Any help would be greatly appreciated.


Solution

  • This is not my cleanest, or tidiest piece of code, but I have got something working and wanted to share it with you - I may clean it up later. I think the issue is that ffmpeg and Python subprocesses don't play that well together and there is some buffering going on and chances of deadlock. So, I abstracted out the reading of video frames from the camera and feeding them into ffmpeg as a separate thread and then it all works. It needs tidying up and improvements to error handling and the user pressing q to quit.

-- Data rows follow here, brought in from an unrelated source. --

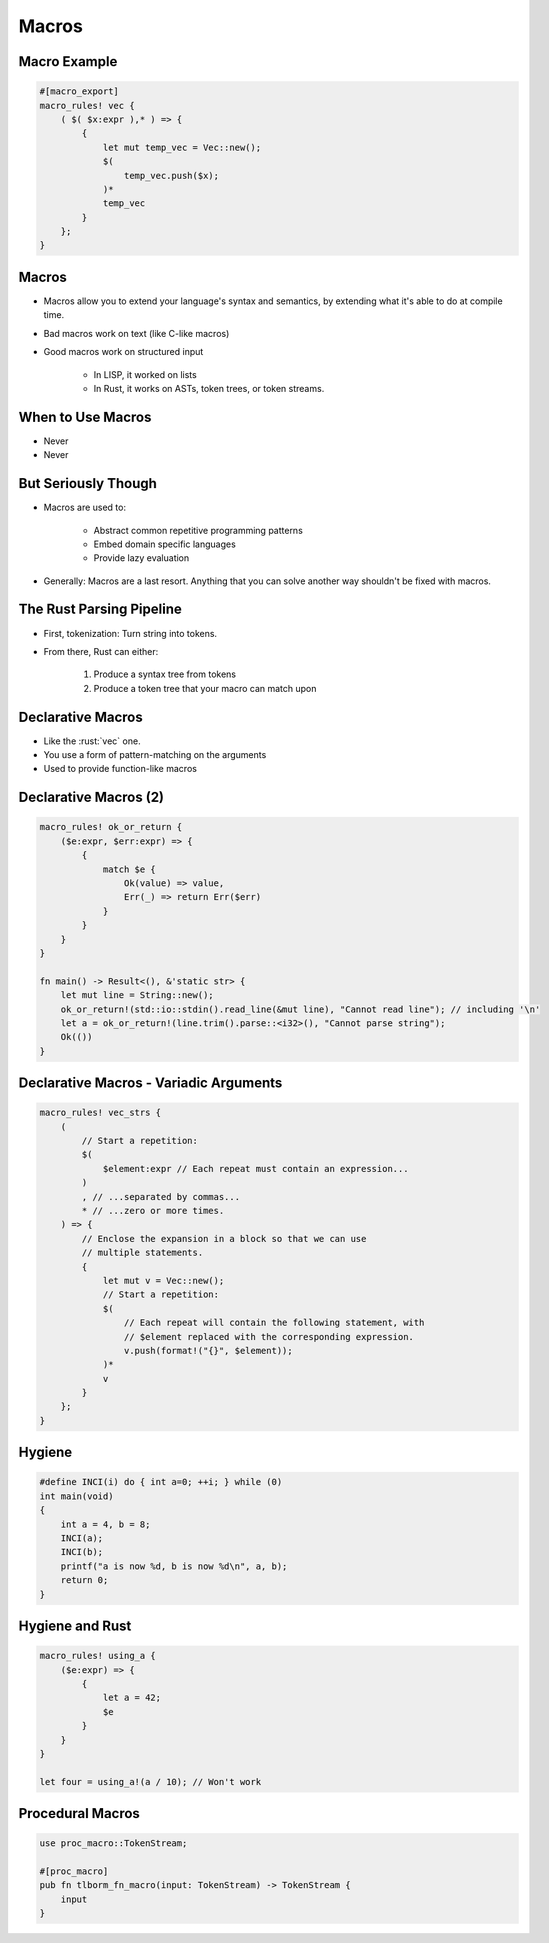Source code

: ========
Macros
========

---------------
Macro Example
---------------

.. code:: Rust

   #[macro_export]
   macro_rules! vec {
       ( $( $x:expr ),* ) => {
           {
               let mut temp_vec = Vec::new();
               $(
                   temp_vec.push($x);
               )*
               temp_vec
           }
       };
   }

--------
Macros
--------

* Macros allow you to extend your language's syntax and semantics, by extending what it's able to do at compile time.

* Bad macros work on text (like C-like macros)

* Good macros work on structured input

    - In LISP, it worked on lists
    - In Rust, it works on ASTs, token trees, or token streams.

--------------------
When to Use Macros
--------------------

* Never
* Never

----------------------
But Seriously Though
----------------------

* Macros are used to:

    - Abstract common repetitive programming patterns
    - Embed domain specific languages
    - Provide lazy evaluation

* Generally: Macros are a last resort. Anything that you can solve another way shouldn't be fixed with macros.

---------------------------
The Rust Parsing Pipeline
---------------------------

* First, tokenization: Turn string into tokens.

* From there, Rust can either:

   1. Produce a syntax tree from tokens
   2. Produce a token tree that your macro can match upon

--------------------
Declarative Macros
--------------------

* Like the :rust:`vec` one.
* You use a form of pattern-matching on the arguments
* Used to provide function-like macros

------------------------
Declarative Macros (2)
------------------------

.. container:: latex_environment tiny

   .. code:: Rust

      macro_rules! ok_or_return {
          ($e:expr, $err:expr) => {
              {
                  match $e {
                      Ok(value) => value,
                      Err(_) => return Err($err)
                  }
              }
          }
      }

      fn main() -> Result<(), &'static str> {
          let mut line = String::new();
          ok_or_return!(std::io::stdin().read_line(&mut line), "Cannot read line"); // including '\n'
          let a = ok_or_return!(line.trim().parse::<i32>(), "Cannot parse string");
          Ok(())
      }

-----------------------------------------
Declarative Macros - Variadic Arguments
-----------------------------------------

.. code:: Rust

   macro_rules! vec_strs {
       (
           // Start a repetition:
           $(
               $element:expr // Each repeat must contain an expression...
           )
           , // ...separated by commas...
           * // ...zero or more times.
       ) => {
           // Enclose the expansion in a block so that we can use
           // multiple statements.
           {
               let mut v = Vec::new();
               // Start a repetition:
               $(
                   // Each repeat will contain the following statement, with
                   // $element replaced with the corresponding expression.
                   v.push(format!("{}", $element));
               )*
               v
           }
       };
   }

---------
Hygiene
---------

.. code:: C

   #define INCI(i) do { int a=0; ++i; } while (0)
   int main(void)
   {
       int a = 4, b = 8;
       INCI(a);
       INCI(b);
       printf("a is now %d, b is now %d\n", a, b);
       return 0;
   }

------------------
Hygiene and Rust
------------------

.. code:: Rust

   macro_rules! using_a {
       ($e:expr) => {
           {
               let a = 42; 
               $e
           }
       }
   }

   let four = using_a!(a / 10); // Won't work

-------------------
Procedural Macros
-------------------

.. code:: Rust

   use proc_macro::TokenStream;

   #[proc_macro]
   pub fn tlborm_fn_macro(input: TokenStream) -> TokenStream {
       input
   }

    #!/usr/bin/env python3
    
    import cv2
    import subprocess as sp
    import numpy as np
    import sys
    import time
    import os
    import threading
    
    width = 1280
    height = 720
    
    def pumpFFMPEG(fd):
        """Read frames from camera and pump into ffmpeg."""
        video_capture = cv2.VideoCapture(0)
    
        while True:
            ret, frame = video_capture.read()
            frame = cv2.resize(frame, (width,height))
            fd.write(frame.tobytes())
        video_capture.release()
            
    lut_cmd = [
                'ffmpeg', '-nostdin', '-loglevel', 'error', '-f', 'rawvideo', '-pixel_format', 'bgr24', '-video_size', '1280x720', '-i', '-', '-framerate', '30', '-an', '-vf',
                'lut3d=file=invert.cube', '-f', 'rawvideo', 'pipe:1'
            ]
    lut_process = sp.Popen(lut_cmd, bufsize=width*height*3,stdin=sp.PIPE, stdout=sp.PIPE)
    
    
    thr = threading.Thread(target=pumpFFMPEG, args=(lut_process.stdin,))
    thr.start()
    
    while True:
     
        # Read the processed frame from the ffmpeg subprocess
        raw_frame = lut_process.stdout.read(width*height*3)
        frame = np.frombuffer(raw_frame, dtype=np.uint8).reshape(height, width, 3)
        cv2.imshow('Video', frame)
        cv2.waitKey(1)
    
    cv2.destroyAllWindows()
    

    Some of the parameters to ffmpeg are maybe unnecessary, so you can try removing them one-by-one till it stops working. You may also want to use stderr=sp.DEVNULL.


    I also made a 3dLUT. Normally, you would make a HALD CLUT with ImageMagick like this:

    magick hald:8 input.png
    

    enter image description here

    Then you would apply your Lightroom processing to input.png and save it as output.png. Then you need to generate a 3dCLUT that implements that processing - I did that with this.

    The command to generate a cube LUT for ffmpeg would be:

    ./HALDtoCUBE3DLUT.py output.png LUT.cube
    

    Rather than go through all that palaver with Lightroom/Photoshop, I just made a LUT and inverted it all in one go with ImageMagick:

    magick hald:8 -negate output.png
    ./HALDtoCUBE3DLUT.py output.png invert.cube
    

    enter image description here

    Note that the inversion I am referring to is brightness inversion, i.e. "black becoming white" rather than physical inversion, i.e. "top becoming bottom".